My name's Martin Farrent, and I shoot barebow recurve - attempting to become good at FITA field and FITA 3D.

I'm British, but a resident of Germany.

I came here because I saw some threads with barebow relevance in the FITA forum. But there are also a few in the trad area. 

I recognise a few people in both forums from elsewhere, but most here are strangers to me.

Best,

martin


----------



## Tim Roberts (Jul 13, 2002)

:yo: :wave3: Hello and :welcomesign: to Archery Talk Martin.
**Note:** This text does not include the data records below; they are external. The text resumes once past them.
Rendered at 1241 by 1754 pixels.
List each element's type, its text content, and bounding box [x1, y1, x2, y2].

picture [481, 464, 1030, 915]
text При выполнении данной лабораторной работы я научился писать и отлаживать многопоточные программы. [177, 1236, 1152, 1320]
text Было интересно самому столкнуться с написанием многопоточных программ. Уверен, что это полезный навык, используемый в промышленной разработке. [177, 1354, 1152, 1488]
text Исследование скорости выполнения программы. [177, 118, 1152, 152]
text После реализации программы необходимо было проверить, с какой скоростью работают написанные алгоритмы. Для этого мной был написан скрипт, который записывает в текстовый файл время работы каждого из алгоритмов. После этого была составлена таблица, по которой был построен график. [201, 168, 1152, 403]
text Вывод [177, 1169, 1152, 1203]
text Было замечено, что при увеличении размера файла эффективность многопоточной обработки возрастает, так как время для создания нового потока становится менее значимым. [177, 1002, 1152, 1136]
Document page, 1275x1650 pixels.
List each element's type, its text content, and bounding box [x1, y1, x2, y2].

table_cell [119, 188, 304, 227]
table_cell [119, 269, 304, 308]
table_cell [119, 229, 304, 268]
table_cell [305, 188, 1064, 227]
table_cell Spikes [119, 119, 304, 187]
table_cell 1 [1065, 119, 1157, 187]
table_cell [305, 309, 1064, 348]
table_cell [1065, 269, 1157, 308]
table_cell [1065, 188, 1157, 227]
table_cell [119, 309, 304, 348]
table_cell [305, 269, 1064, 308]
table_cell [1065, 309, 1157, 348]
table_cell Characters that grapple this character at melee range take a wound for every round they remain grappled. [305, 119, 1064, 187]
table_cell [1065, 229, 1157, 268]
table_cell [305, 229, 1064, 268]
Have fun here.


----------



## jva54 (Dec 14, 2005)

Welcome to AT!! :wave:


----------



## nkyhusker (Jul 17, 2006)

*Waidmann's Heil*

Welcome to AT.


----------



## outdoorattic (Feb 25, 2006)

hello and welcome


----------



## Dthbyhoyt (Dec 4, 2004)

:welcome: 2 ArcheryTalk


----------



## fraeg (Dec 21, 2005)

Hallo und herzliche willkommen..

fraeg


----------



## chief razor (Apr 29, 2006)

Hello and welcome to AT!


----------



## mikel m14 (Jul 24, 2006)

:welcome: to AT and have Fun!

Enjoy Shooting!:archer:


----------



## meanv2 (Jan 28, 2004)

Welcome to AT!!

Enjoy all the friends and info available on here


----------



## BLEEDUM (Jun 15, 2007)

Hello and welcome.


----------